* _WORK TASK_: Print out the data precisely as it appears here, with no pictures.

* _INPUT DATA_:
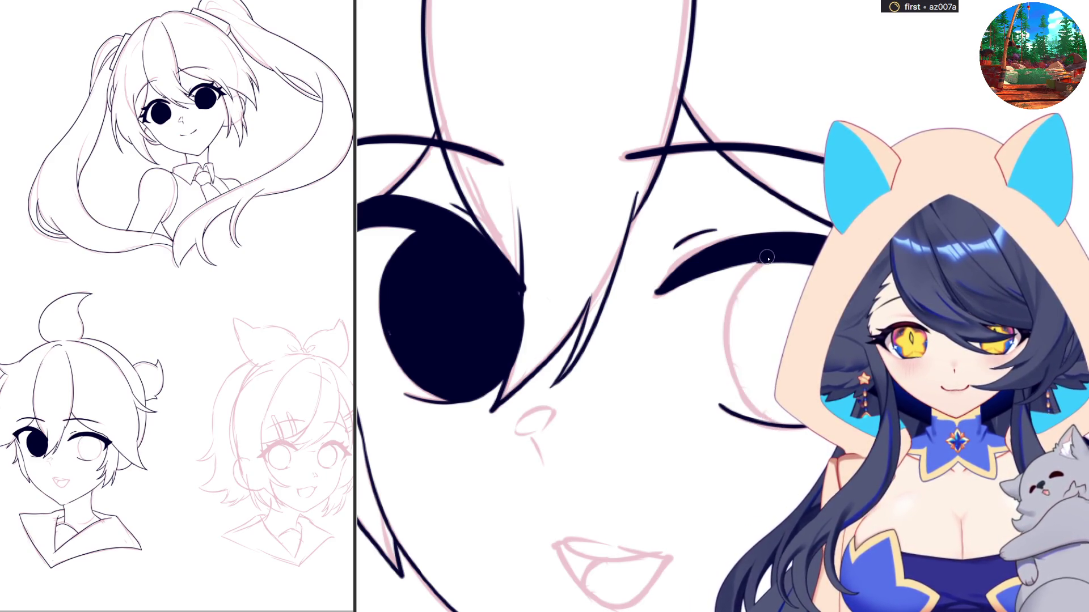
drag(767, 256, 777, 424)
key(ctrl+z)
drag(774, 257, 753, 398)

* _REPLY_:
drag(767, 256, 777, 424)
key(ctrl+z)
drag(774, 257, 753, 398)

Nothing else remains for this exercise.